16.7.20

Em surdina


As tuas palavras são documentos históricos. Desembaraçam o verbo puído, que se torna a resplandecente versão do dia apetecido. Pelas tuas mãos, as palavras dançam. Não se confundem com o nevoeiro que embacia o entardecer, o nevoeiro a destempo. Não se confundem com os meãos desvios da fala que armadilham o consequente pensar. São belas, as tuas palavras. Em surdina entoadas, contendo em si a clave de sol que as torna musicais.

As tuas palavras tornam-me alma. Agigantam-se no horizonte onde se depõe o meu olhar, em espera pelo ocaso que apenas pressente o dia sequente. Murmuradas ao ouvido, como lauto manjar que se apessoa na vindicação dos amplexos em que somos simbiose. Um traje de gala, poemas falantes sem sede de métrica, candeia que irrompe na escuridão, desfazendo as trevas contra a fina umbria dos pesadelos em que se consomem. Desenhando os deslimites de que somos inventores. Não digas a ninguém. Conservamos a patente no cofre onde se emolduram os segredos. Tanto é o que nos basta.

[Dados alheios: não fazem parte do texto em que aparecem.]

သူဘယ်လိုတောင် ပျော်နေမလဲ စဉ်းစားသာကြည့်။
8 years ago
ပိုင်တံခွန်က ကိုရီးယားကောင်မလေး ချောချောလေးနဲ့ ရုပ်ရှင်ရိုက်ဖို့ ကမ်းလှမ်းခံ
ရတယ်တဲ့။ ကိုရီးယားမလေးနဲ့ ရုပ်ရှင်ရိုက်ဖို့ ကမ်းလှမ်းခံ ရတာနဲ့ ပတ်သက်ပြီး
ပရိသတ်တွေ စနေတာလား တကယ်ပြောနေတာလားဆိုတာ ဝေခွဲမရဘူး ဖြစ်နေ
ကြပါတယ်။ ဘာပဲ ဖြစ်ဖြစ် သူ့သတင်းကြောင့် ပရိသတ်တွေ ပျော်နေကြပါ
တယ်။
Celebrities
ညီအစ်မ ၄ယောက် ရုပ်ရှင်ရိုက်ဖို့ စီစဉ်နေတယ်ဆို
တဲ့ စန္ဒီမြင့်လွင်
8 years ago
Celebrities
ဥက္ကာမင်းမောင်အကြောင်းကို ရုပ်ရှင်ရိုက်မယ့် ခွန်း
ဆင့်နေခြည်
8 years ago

Em surdina, dizes o que deve ser dito na impureza das horas. Nada, é o que dizemos aos lugares-comuns. Reservamos o melhor de nós para o que importa – e o que importa são os dias todos, inteiros, fundidos no pergaminho luxuoso em que se compõe o fado no esteio de um passado nosso. Contamos os segredos que mais ninguém sabe. Em surdina, não se erga um ouvido intruso e o segredo deixe de o ser. Contamos, numericamente falando, os segredos que já contámos. Como se fossem um sextante das águas que vamos descobrir só nossas.

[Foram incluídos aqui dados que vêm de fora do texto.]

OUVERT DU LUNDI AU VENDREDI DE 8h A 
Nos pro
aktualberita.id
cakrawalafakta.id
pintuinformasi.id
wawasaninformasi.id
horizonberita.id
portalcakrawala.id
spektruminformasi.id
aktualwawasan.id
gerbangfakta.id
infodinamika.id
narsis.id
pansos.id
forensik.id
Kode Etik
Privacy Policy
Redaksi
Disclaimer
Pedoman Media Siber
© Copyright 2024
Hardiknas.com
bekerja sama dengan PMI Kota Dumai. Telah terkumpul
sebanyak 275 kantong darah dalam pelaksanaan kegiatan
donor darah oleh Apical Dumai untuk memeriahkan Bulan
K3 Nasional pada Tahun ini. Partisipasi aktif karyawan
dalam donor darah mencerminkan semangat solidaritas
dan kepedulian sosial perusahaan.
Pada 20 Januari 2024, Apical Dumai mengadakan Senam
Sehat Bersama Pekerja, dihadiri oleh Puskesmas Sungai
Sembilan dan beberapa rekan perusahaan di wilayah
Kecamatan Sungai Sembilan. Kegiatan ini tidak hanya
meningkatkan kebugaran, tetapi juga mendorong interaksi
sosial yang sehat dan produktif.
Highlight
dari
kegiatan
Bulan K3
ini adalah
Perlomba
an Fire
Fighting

Não precisamos de atlas. Não precisamos de enciclopédias que ensinem a beber no mirífico destino das palavras. Dizemo-lo sem rodeios, imunes às tergiversações, com a luz embebida no sortilégio da manhã. Às vezes, o silêncio confunde-se com as vozes em surdina. O silêncio é o ersatz da surdina, dispensadas as palavras tonitruantes que agridem a benevolência dos deuses em que se transfiguram as nossas almas. 

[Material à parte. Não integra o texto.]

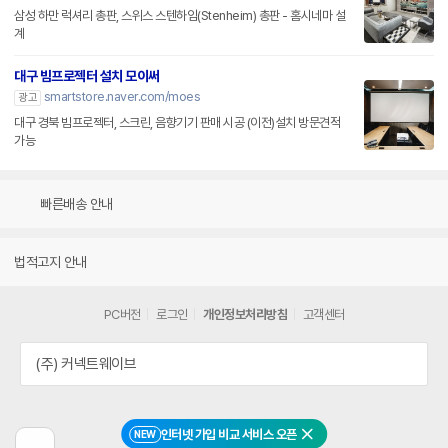
삼성 하만 럭셔리 총판, 스위스 스텐하임(Stenheim) 총판 - 홈시네마 설
계
대구 빔프로젝터 설치 모이써
smartstore.naver.com/moes
광고
대구 경북 빔프로젝터, 스크린, 음향기기 판매 시공 (이전)설치 방문견적
가능
빠른배송 안내
법적고지 안내
PC버전
로그인
개인정보처리방침
고객센터
(주) 커넥트웨이브
인터넷 가입 비교 서비스 오픈
NEW
닫기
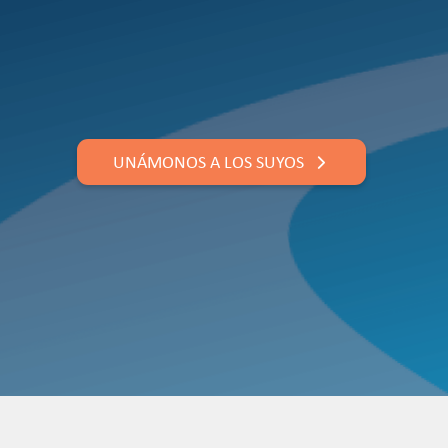
UNÁMONOS A LOS SUYOS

Dizemo-lo: em surdina, as palavras ganham pose poética. E sabemos que a poesia é tudo, como conta, em contagem crescente, o uníssono em que nos tornámos. Pois é em surdina que apaziguamos os tornados, desfazemos as trovoadas medonhas a maresia, cuidamos das marés vivas em forma de instalação artística. E traduzimos as iracundas palavras nas estrofes aformoseadas com o verbo selado pelas bocas que se beijam.